We’ve made enormous progress — going from 6% renewable generation in 2008 to over 25% in Hawaii today. Just a decade ago, solar energy and electric vehicles were virtually nonexistent here. Now, in 2018, we have the most rooftop solar and the second most electric cars per capita in the nation. Hawaiian Electric, Kauai Island Utility Cooperative, Hawaii Energy, government agencies, and the private sector have implemented renewable energy and energy efficiency that has reduced greenhouse gas emissions totaling 2.5 million metric tons. That amounts to taking 160,000 cars off the road for a year. So, while it may not always feel like it, change is happening, and happening fast.
Where we’re going
After this decade of acceleration, we recognized the need to explore what the increasing pace of technological and economic change will mean for Hawaii’s future. We commissioned independent energy and transportation analysts to dig into the numbers, gather insights from our community members, and assess what is possible.

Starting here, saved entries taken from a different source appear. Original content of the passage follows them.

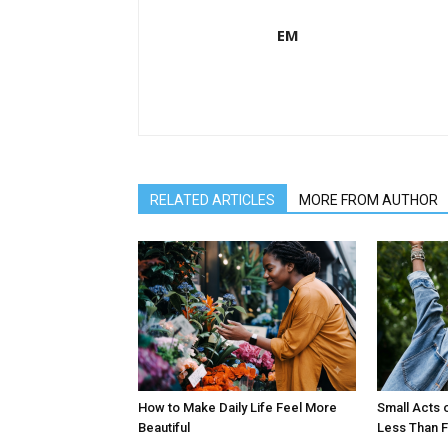
EM
RELATED ARTICLES
MORE FROM AUTHOR
How to Make Daily Life Feel More
Small Acts 
Beautiful
Less Than F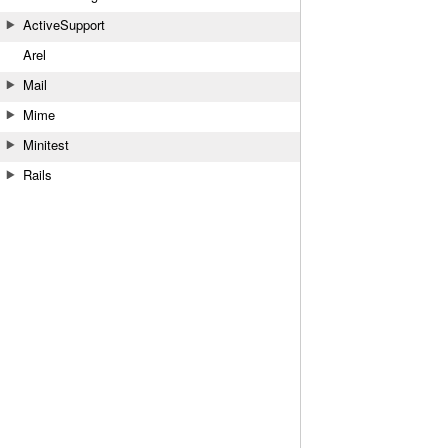
ActiveSupport
Arel
Mail
Mime
Minitest
Rails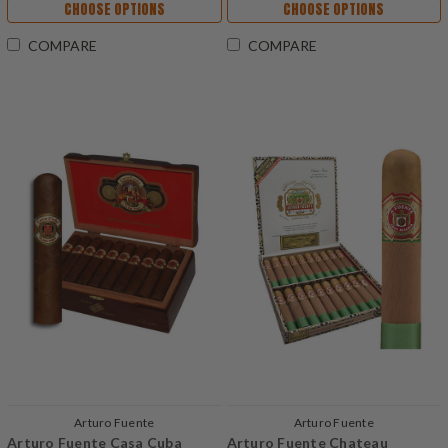
CHOOSE OPTIONS
CHOOSE OPTIONS
COMPARE
COMPARE
Arturo Fuente
Arturo Fuente
Arturo Fuente Casa Cuba
Arturo Fuente Chateau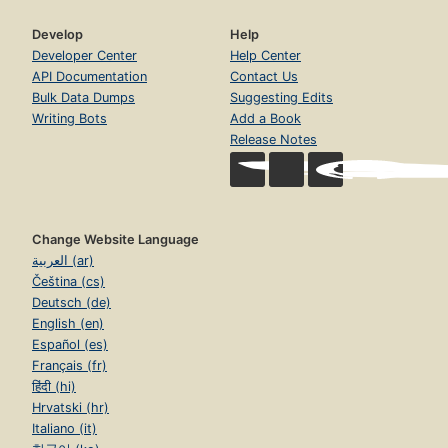
Develop
Help
Developer Center
Help Center
API Documentation
Contact Us
Bulk Data Dumps
Suggesting Edits
Writing Bots
Add a Book
Release Notes
Change Website Language
العربية (ar)
Čeština (cs)
Deutsch (de)
English (en)
Español (es)
Français (fr)
हिंदी (hi)
Hrvatski (hr)
Italiano (it)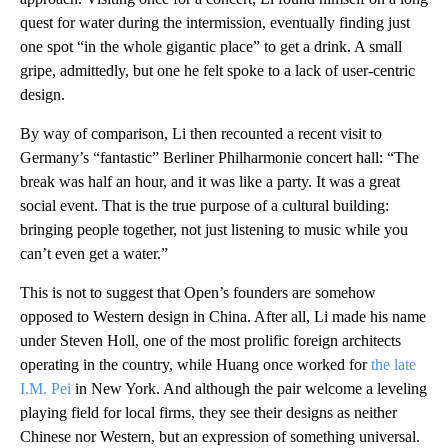
quest for water during the intermission, eventually finding just
one spot “in the whole gigantic place” to get a drink. A small
gripe, admittedly, but one he felt spoke to a lack of user-centric
design.
By way of comparison, Li then recounted a recent visit to
Germany’s “fantastic” Berliner Philharmonie concert hall: “The
break was half an hour, and it was like a party. It was a great
social event. That is the true purpose of a cultural building:
bringing people together, not just listening to music while you
can’t even get a water.”
This is not to suggest that Open’s founders are somehow
opposed to Western design in China. After all, Li made his name
under Steven Holl, one of the most prolific foreign architects
operating in the country, while Huang once worked for
the late
I.M. Pei
in New York. And although the pair welcome a leveling
playing field for local firms, they see their designs as neither
Chinese nor Western, but an expression of something universal.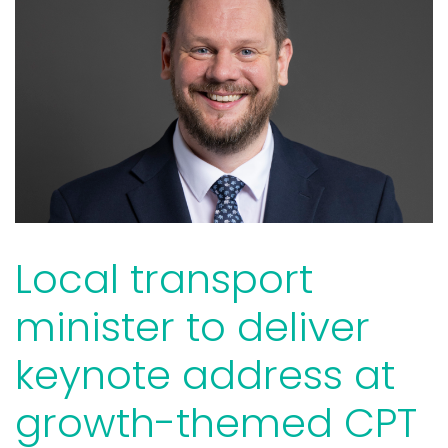
Local transport
minister to deliver
keynote address at
growth-themed CPT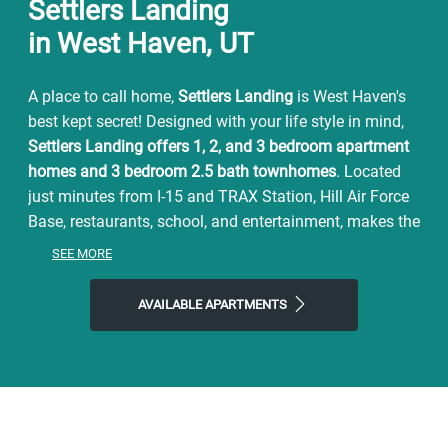
Settlers Landing
in West Haven, UT
A place to call home,
Settlers Landing
is West Haven's
best kept secret! Designed with your life style in mind,
Settlers Landing offers
1, 2, and 3
bedroom apartment
homes and 3 bedroom 2.5 bath townhomes
. Located
just minutes from I-15 and TRAX Station, Hill Air Force
Base, restaurants, school, and entertainment, makes the
perfect place
to call home.
SEE MORE
Settlers Landing
offers the comfort and convenience to
suit any lifestyle. Our Spacious floor plans include,
AVAILABLE APARTMENTS
beautiful GRANITE countertops, a full size washer and
dryer, a large kitchen pantry, and a walk in closet, 9ft.
ceilings, and
private balconies
/patios.
Stop by our
community amenities
during your free time.
Take a swim in the sparkling swimming pool or lounge
out by the pool deck, have Summer BBQs, work out in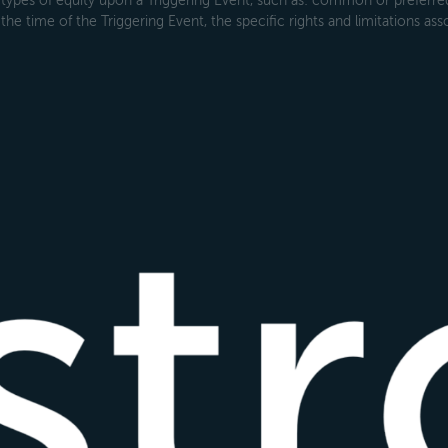
types of equity upon a Triggering Event, such as: common or preferred s
the time of the Triggering Event, the specific rights and limitations ass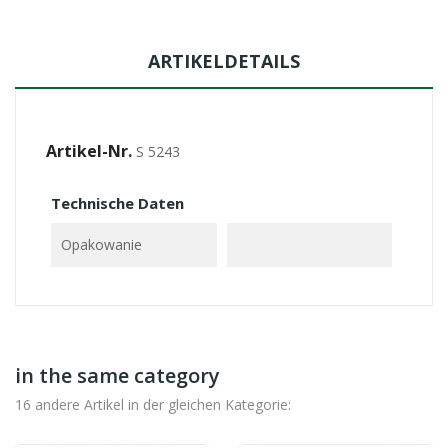
ARTIKELDETAILS
Artikel-Nr.
S 5243
Technische Daten
Opakowanie
in the same category
16 andere Artikel in der gleichen Kategorie:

We don’t think that one report can provide all the answers, but it can help inform our thinking and deepen our collective conversations. We learned that, contrary to conventional wisdom, Hawaii can save money by accelerating the transition off of oil. Here are two insights we found particularly interesting:
1. It’s cheaper to go faster than to stick with our current targets. The analysis shows that it’s possible to generate between 58% and 84% of our electricity from renewable sources by 2030 — and it’s cheaper than not doing it. This is compared to our current target of 40% renewable energy by 2030.
2. Transitioning from oil earlier creates good-paying jobs. The transition can create as many as 3,500 more jobs in Hawaii compared to what would occur by just meeting current targets (for scale, there are 2,700 auto mechanics in Hawaii). Clean energy jobs pay $3–7 per hour more than Hawaii’s median wage of about $20 per hour.
What’s needed now
We have all the right ingredients, but artificial barriers stand in our way. For electricity, this includes misaligned financial incentives that keep utilities from benefitting from clean energy, outdated rules and systems that limit data access and transparency, and a lack of options for renters and residents of limited means who want greener choices. For transportation, the numbers show that we’re farther behind in getting off of oil. We will need to design neighborhoods that give families the freedom to get around without cars; increase choices for public transit, shared rides, electric vehicles, and biking; and work with other states and call on the federal government to uphold and strengthen vehicle efficiency standards.
Rather than being surprised by or unprepared for the changes to come, we have an opportunity now to take collective action and transition by design, not by default.
Why does this matter?
We embarked on this quest because we love our home. This is a place where people value long-term impact over short-term gain, treat neighbors as ohana rather than as strangers, and willingly embrace their kuleana to care for our islands that in turn care for us. We can be a beacon for the world and prove that it’s possible to decarbonize our economy. Technology and policy will play important roles, but what we’ve learned from the past decade is that it will take people working together even when they don’t always agree, organizations redesigning incentives to facilitate change, and leaders taking chances on innovative and unfamiliar ideas.
A 10-year-old already lives in a cleaner Hawaii today than she would have had we not started this journey in 2008. And she will work in a more prosperous Hawaii if we work together to accelerate toward clean energy over the next ten years.
As we learned as teenagers, the best way to gain control through the curves is to accelerate through them. The time is now.